Saved data entries
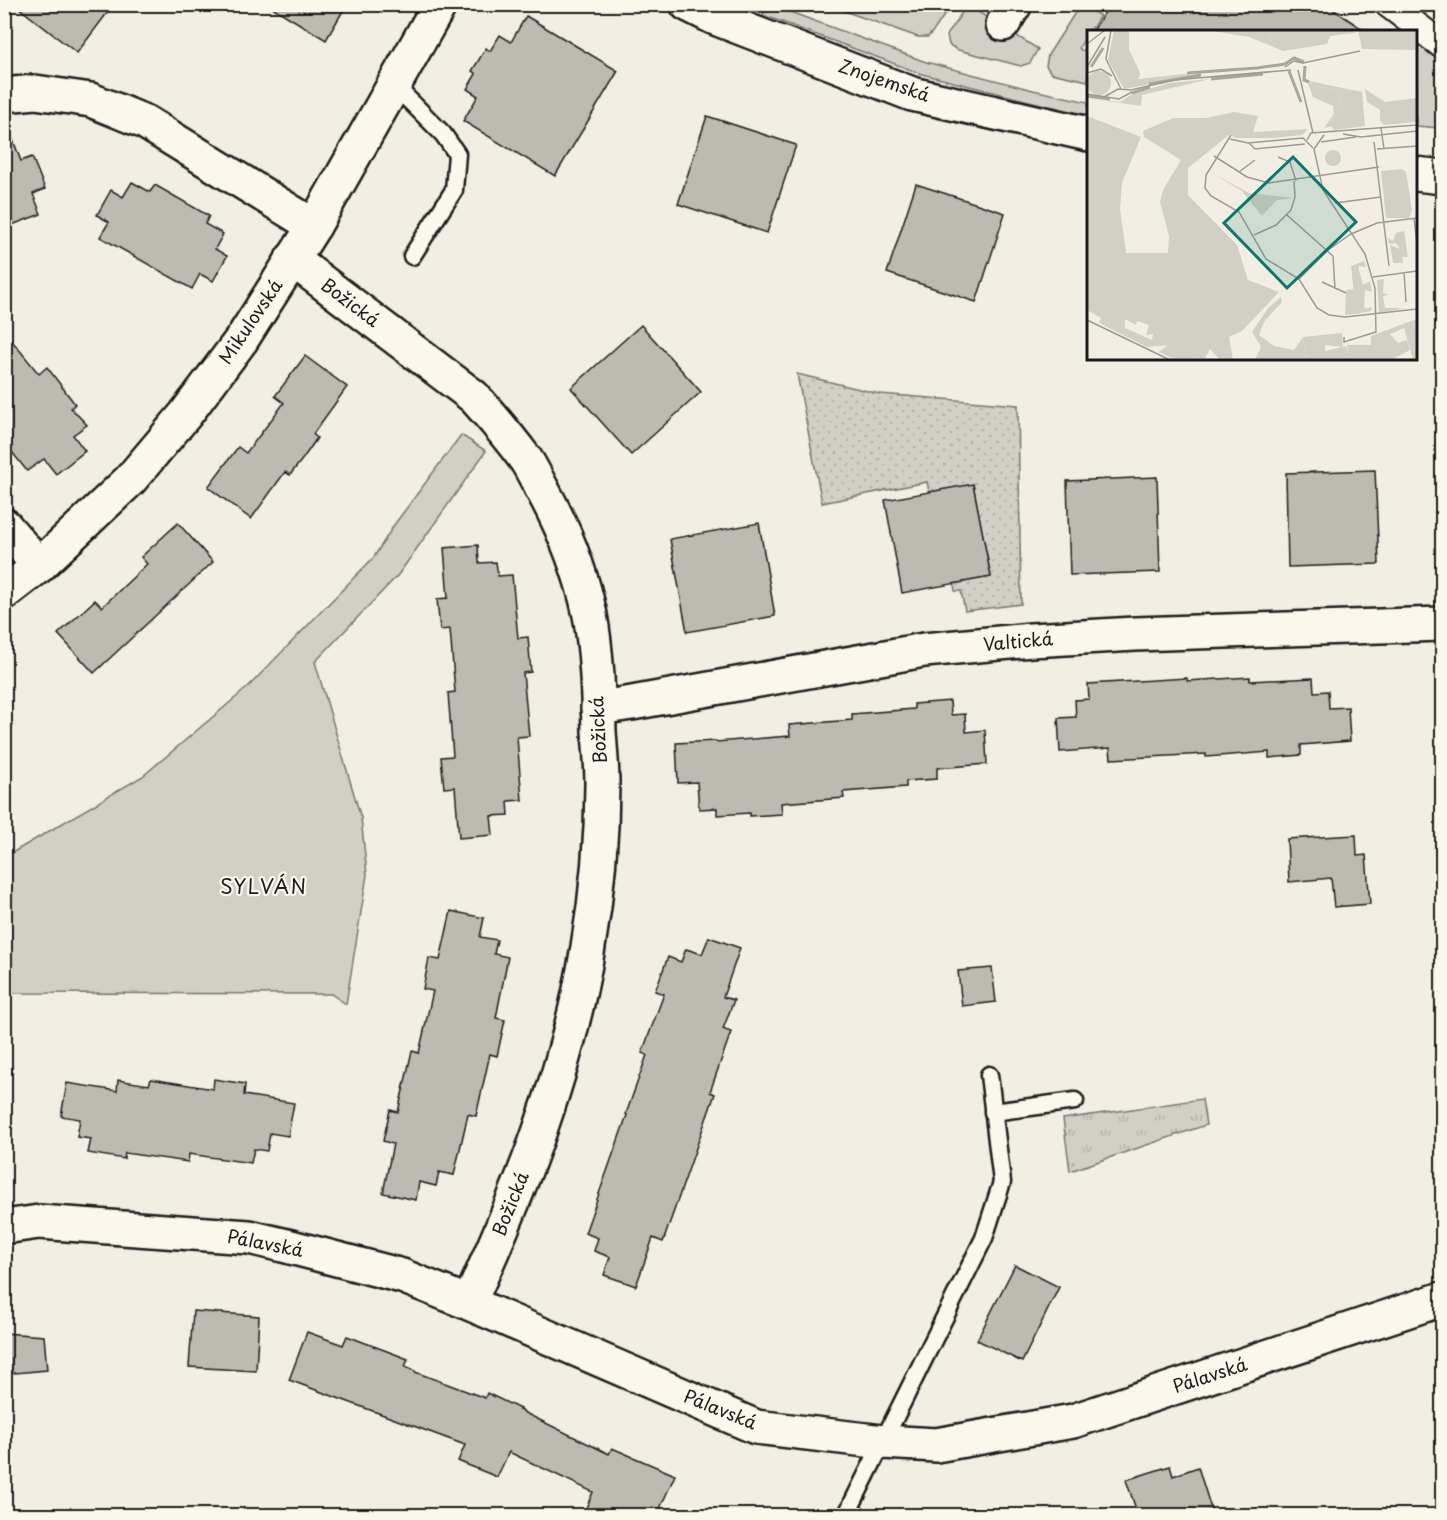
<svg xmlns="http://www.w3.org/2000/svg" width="1447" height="1520" viewBox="0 0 1447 1520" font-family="'Playpen Sans',sans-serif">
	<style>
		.grass { fill: #d2cfc6; stroke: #777671; stroke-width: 1.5 }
		.park { fill: url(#park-tufts); stroke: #777671; stroke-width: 1.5 }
		.garden { fill: url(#garden-dots); stroke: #777671; stroke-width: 1.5 }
		.building { fill: #bdbab1; stroke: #1c1c1c; stroke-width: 1.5 }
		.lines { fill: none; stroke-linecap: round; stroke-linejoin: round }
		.service-casing { stroke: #1c1c1c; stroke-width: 21 }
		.pedestrian-casing { stroke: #1c1c1c; stroke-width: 30 }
		.minor-casing { stroke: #1c1c1c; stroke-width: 38 }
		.service { stroke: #fbf7ec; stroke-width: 16 }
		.pedestrian { stroke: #fbf7ec; stroke-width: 26 }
		.minor { stroke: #fbf7ec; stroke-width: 33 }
		.labels { text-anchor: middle; stroke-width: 4.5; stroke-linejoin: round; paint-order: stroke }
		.street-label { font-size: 18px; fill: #1c1c1c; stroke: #fbf7ec }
		.neighbourhood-label { font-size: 20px; letter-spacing: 1.5px; fill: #1c1c1c; stroke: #fbf7ec }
		.inset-river { fill: none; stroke: #a9a6a0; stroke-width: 3 }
		.inset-road { fill: none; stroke: #9c9a94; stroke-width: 1.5 }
		.view { fill: #0f766e; fill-opacity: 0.15; stroke: #0f766e; stroke-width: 3 }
		.inset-edge { fill: none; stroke: #1c1c1c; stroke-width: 3 }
	</style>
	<defs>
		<pattern id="park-tufts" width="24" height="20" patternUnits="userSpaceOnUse" patternTransform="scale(1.5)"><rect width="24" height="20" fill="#d2cfc6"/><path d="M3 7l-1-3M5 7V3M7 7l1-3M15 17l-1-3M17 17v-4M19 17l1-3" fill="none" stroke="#b4b1aa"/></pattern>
		<pattern id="garden-dots" width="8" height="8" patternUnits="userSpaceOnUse" patternTransform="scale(1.5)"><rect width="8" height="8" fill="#d2cfc6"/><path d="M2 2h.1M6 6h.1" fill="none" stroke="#b4b1aa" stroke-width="1.8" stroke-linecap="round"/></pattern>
	</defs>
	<rect width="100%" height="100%" fill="#f2eee4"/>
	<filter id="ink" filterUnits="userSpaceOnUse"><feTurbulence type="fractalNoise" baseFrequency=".0167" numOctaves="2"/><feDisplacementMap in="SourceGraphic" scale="12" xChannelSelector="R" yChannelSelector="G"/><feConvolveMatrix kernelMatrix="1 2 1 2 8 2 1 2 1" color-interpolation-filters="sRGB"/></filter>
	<g filter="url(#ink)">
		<g class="grass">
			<polygon points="767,4 771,5 926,62 1033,90 1088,102 1088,115 1029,101 922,74 763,15"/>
			<polygon points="902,4 910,7 912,5 951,5 935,29 928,37 918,37 827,5"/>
			<polygon points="967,5 1038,49 1030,63 1021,66 958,50 949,45 947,35"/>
			<polygon points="1080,5 1083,5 1100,16 1090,31 1088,32 1079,48 1081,50 1088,51 1088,81 1051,73 1046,66 1048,55"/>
			<polygon points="1416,43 1442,62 1442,124 1440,128 1416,126"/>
			<polygon points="461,435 486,451 398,575 315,662 361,818 367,875 346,1004 331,994 5,993 5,857 143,776 247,688 374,557 394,525"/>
		</g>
		<polygon class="park" points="1202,1099 1206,1125 1070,1171 1063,1119"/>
		<polygon class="garden" points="797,374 880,394 1018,405 1021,604 965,611 961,591 955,591 954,584 991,577 973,484 929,492 927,482 822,503"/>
		<g class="building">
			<polygon points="14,4 114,4 77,53"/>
			<polygon points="267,4 347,4 326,40"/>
			<polygon points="1110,4 1325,4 1367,32 1092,32"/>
			<polygon points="526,16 618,71 555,176 463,121 478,96 467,89 476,74 472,71 486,48 490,51 500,35 511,42"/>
			<polygon points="707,116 796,145 767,233 678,204"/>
			<polygon points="7,124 21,161 32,157 45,189 33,194 41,214 4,228 4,125"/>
			<polygon points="132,182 150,192 155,185 209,216 205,224 223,234 215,249 227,256 213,281 200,274 192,289 100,237 109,222 97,215 111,190 123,197"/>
			<polygon points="916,184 1005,213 976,302 887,273"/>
			<polygon points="641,325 701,392 631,455 571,388"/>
			<polygon points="4,331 39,374 47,367 75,404 71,408 87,425 73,435 85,451 56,474 44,459 27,471 4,442"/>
			<polygon points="305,356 347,387 313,434 317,438 304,457 290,475 285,472 251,519 208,487 238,447 246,453 284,403 275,396"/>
			<polygon points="1375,470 1379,564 1288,567 1286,473"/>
			<polygon points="1157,477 1160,572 1070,575 1067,481"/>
			<polygon points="973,484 991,577 902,593 885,500"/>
			<polygon points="178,523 213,562 94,673 58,634 95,600 102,607 147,564 141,557"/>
			<polygon points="759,523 775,616 687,632 670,539"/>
			<polygon points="478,545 479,563 496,562 498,576 512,575 518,638 528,637 531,672 523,673 529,736 517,737 522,800 508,801 509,815 491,816 493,835 459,838 455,787 444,788 441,757 453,756 448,693 455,692 450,629 440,630 437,599 448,598 444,548"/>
			<polygon points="1250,677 1250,681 1313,678 1314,692 1328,691 1329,708 1348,707 1350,741 1301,745 1301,755 1269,758 1269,752 1206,757 1206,754 1111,759 1110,748 1060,752 1058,718 1076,717 1075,700 1089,699 1088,684 1187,678 1187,681"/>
			<polygon points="950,701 951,715 965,714 966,732 985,730 987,764 937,768 937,779 906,781 906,787 843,792 844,798 781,803 782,814 750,816 750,813 717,815 717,808 699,809 697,782 678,783 676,743 716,741 716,742 790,736 789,725 852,720 852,714 914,709 914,704"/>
			<polygon points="1356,835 1357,856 1366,855 1370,904 1334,907 1331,878 1289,882 1287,839"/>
			<polygon points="451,911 484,918 480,937 497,940 494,954 508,957 496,1018 505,1020 497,1056 490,1054 476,1116 468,1114 454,1175 439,1172 436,1186 419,1182 416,1200 383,1193 393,1144 383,1141 390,1110 398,1112 412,1051 419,1053 433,991 423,989 429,958 440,960"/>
			<polygon points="709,937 740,948 723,997 734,1000 723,1029 731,1032 710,1092 715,1094 663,1242 653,1238 636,1286 604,1275 610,1257 594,1251 598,1238 585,1233 627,1115 626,1114 647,1055 642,1053 664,994 655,991 668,957 681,962 686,949 702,954"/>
			<polygon points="992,968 996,1002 962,1006 958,971"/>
			<polygon points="151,1079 213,1089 214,1079 245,1084 244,1095 294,1103 288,1136 270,1133 267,1151 254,1149 251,1163 189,1154 188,1162 125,1153 124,1159 88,1153 91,1139 77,1137 80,1119 61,1116 67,1083 117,1091 118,1080 149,1085"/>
			<polygon points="1015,1265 1059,1287 1022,1362 977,1340"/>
			<polygon points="193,1311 259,1316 256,1371 189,1367"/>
			<polygon points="307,1332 343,1345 347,1336 408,1359 405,1367 415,1371 415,1372 485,1398 487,1393 520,1409 519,1410 609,1454 612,1448 675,1475 657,1515 583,1515 593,1492 509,1452 497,1477 458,1461 465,1445 289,1380"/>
			<polygon points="4,1333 44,1336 47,1370 4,1374"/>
			<polygon points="1170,1466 1173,1476 1198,1467 1213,1515 1138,1515 1126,1480"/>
		</g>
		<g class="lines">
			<defs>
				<g id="service">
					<polyline points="394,85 443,134 457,154 454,190 412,256"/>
					<polyline points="993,1112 1075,1101"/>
					<polyline points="846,1516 984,1238 1002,1182 989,1075"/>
				</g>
				<polyline id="pedestrian" points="1388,4 1442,45"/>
				<g id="minor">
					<polyline points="687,4 713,17 912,94 1088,134"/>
					<polyline points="1003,24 1015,4"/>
					<polyline points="4,95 35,92 91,100 145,122 314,226"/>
					<polyline points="1416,174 1442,177"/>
					<path d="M 292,259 L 474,397 C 492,417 510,438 526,460 C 532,469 537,480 542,489 C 564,529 581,571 590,615 C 597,653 598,692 599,731 C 600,748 602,766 602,784 C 602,838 597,894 588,947 C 568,1071 521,1189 469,1303"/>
					<polyline points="4,525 39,566"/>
					<polyline points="4,593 39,566 130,480 185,415 242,339 314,226 440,4"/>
					<polyline points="598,708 632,703 924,650 1031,640 1135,634 1442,624"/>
					<polyline points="4,1227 39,1222 249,1237 287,1246 402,1276 469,1303 756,1427 883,1442 936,1445 1073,1421 1442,1299"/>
				</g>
			</defs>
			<use href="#service" class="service-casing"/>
			<use href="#pedestrian" class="pedestrian-casing"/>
			<use href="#minor" class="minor-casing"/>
			<use href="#service" class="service"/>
			<use href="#pedestrian" class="pedestrian"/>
			<use href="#minor" class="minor"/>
		</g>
	</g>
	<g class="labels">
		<g class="street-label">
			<text transform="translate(884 81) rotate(19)" y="6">Znojemská</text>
			<text transform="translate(350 303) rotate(37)" y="6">Božická</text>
			<text transform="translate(251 322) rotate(-56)" y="6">Mikulovská</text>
			<text transform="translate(1018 642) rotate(-5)" y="6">Valtická</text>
			<text transform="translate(599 730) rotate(-93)" y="6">Božická</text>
			<text transform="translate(511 1204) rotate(-68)" y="6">Božická</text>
			<text transform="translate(265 1244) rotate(11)" y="6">Pálavská</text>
			<text transform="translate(1210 1376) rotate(-18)" y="6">Pálavská</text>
			<text transform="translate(720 1410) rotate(22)" y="6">Pálavská</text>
		</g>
		<g class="neighbourhood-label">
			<text x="264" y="894">SYLVÁN</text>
		</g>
	</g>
	<g transform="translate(1087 30)">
		<rect width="330" height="330" fill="#f2eee4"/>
		<path d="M 27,0 L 42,0 L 42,20 L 51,38 L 40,37 L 43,50 L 96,44 L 113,45 L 37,59 L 21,30 ZM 120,0 L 183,0 L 184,16 L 162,7 ZM0 53a12 12 0 1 1 24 0a12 12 0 1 1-24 0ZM 123,49 L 55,65 L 54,76 L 0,68 L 33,72 L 45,64 L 82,53 ZM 220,50 L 227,56 L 253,60 L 254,74 L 243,94 L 247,96 L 237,98 L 247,84 L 246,76 L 226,67 ZM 315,139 L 319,142 L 325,180 L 322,188 L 299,188 L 294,141 ZM 123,142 L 162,163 L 207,168 L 190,170 L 175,186 L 155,161 ZM 317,201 L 321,227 L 315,227 L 316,233 L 306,233 L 303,215 L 313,219 L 309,213 L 302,214 L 301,208 L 306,211 L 309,203 ZM 297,249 L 296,263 L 302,265 L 296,266 L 298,278 L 318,278 L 292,283 L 290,250 ZM 269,259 L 269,284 L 258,285 L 259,260 Z" fill="#d2cfc6"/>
		<path d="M 183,0 L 266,0 L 268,3 L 243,6 L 240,14 L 196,21 L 184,16 ZM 271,0 L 330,0 L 330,20 L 275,19 ZM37 44a8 8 0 1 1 16 0a8 8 0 1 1-16 0ZM 222,51 L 275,62 L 278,96 L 247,100 L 243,94 L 254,74 L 253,60 L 227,56 ZM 278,59 L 298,72 L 330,68 L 330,92 L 297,95 L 293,90 L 293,80 L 280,72 ZM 147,82 L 171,86 L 166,102 L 221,99 L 215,105 L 186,108 L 148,108 L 143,104 L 101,138 L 101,165 L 150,215 L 161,250 L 192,262 L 155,301 L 142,307 L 146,330 L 133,330 L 123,319 L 117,330 L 81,315 L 60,317 L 12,293 L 14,288 L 0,280 L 0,86 L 54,107 L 35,153 L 33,179 L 39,223 L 81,223 L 82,206 L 73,172 L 76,160 L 94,130 L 57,107 L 56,101 L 86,88 L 119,88 ZM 38,289 L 49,295 L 50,291 L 62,295 L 59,305 L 66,304 L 65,310 L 38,298 ZM 194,267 L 195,272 L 177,292 L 172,305 L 187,316 L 207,320 L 216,307 L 219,330 L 168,330 L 174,317 L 165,302 L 181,278 Z" fill="#d2cfc6" fill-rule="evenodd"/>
		<path d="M 330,289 L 330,330 L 326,330 L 316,294 Z" fill="#d2cfc6"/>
		<path d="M238 128a8 8 0 1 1 16 0a8 8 0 1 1-16 0ZM 277,231 L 279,237 L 272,236 L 272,240 L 276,255 L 283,251 L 285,262 L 278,260 L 277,276 L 278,279 L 285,277 L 284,281 L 269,284 L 264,236 ZM 316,294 L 317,298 L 303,304 L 311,313 L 320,310 L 323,320 L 304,330 L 219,330 L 216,307 L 255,303 L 256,317 L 238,315 L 238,321 L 259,316 L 261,325 L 260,315 L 284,315 L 284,306 ZM 81,315 L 100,320 L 117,330 L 88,330 L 72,322 Z" fill="#d2cfc6"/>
		<path class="inset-river" d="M 218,36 L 217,50 L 222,52M 4,37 L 16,18M 202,41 L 214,72M 100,43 L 170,38 L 198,34 L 207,28 L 217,32M 124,49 L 176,44M 62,54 L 114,45M 45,63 L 63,57M 0,66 L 23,69"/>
		<path class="inset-road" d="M 24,0 L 19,29 L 34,59M 0,14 L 18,0M 0,37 L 18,7M 198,37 L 207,31 L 216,33 L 273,21M 211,40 L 226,103M 0,43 L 14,39 L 25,46M 0,64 L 32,69 L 45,62M 17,67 L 31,59 L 44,60 L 87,50 L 204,40M 294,98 L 297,119M 256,104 L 274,107 L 330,101M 144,105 L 119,145 L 118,158 L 124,166 L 152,182 L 179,229 L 212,249 L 230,278 L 242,285 L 258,287 L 330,279M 237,105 L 227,119 L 236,160 L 278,224 L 288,258 L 289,302 L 257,312 L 257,307M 143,109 L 161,113 L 216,108 L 226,118M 220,110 L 224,103 L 330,95M 234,112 L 269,107M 287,112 L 302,236M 162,113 L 168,119 L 218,114M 290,119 L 330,116M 127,126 L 160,147 L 182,153 L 292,137M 191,127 L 203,132 L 209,151M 152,142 L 168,130M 248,173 L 294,167M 200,185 L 246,226 L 248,259M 327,189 L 330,213M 167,205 L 189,195 L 204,180 L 208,167 L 207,151M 317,242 L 319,272M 286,247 L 330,241M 212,249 L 241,220 L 264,204 L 290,193 L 330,188M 235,252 L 259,263M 0,290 L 83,330"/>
		<path class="view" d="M 206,127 L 269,192 L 200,258 L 137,193 Z"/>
		<rect width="330" height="330" class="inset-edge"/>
	</g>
	<rect width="1447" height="1520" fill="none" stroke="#fbf7ec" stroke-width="24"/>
	<rect x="12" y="12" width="1423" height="1496" fill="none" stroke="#1c1c1c" stroke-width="2" filter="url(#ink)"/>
</svg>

### [HOW TO COMPLETE THIS TASK]
Copy every line from the entries that contains the word "lines".

### [COMPLETED TASK]
		.lines { fill: none; stroke-linecap: round; stroke-linejoin: round }
		<g class="lines">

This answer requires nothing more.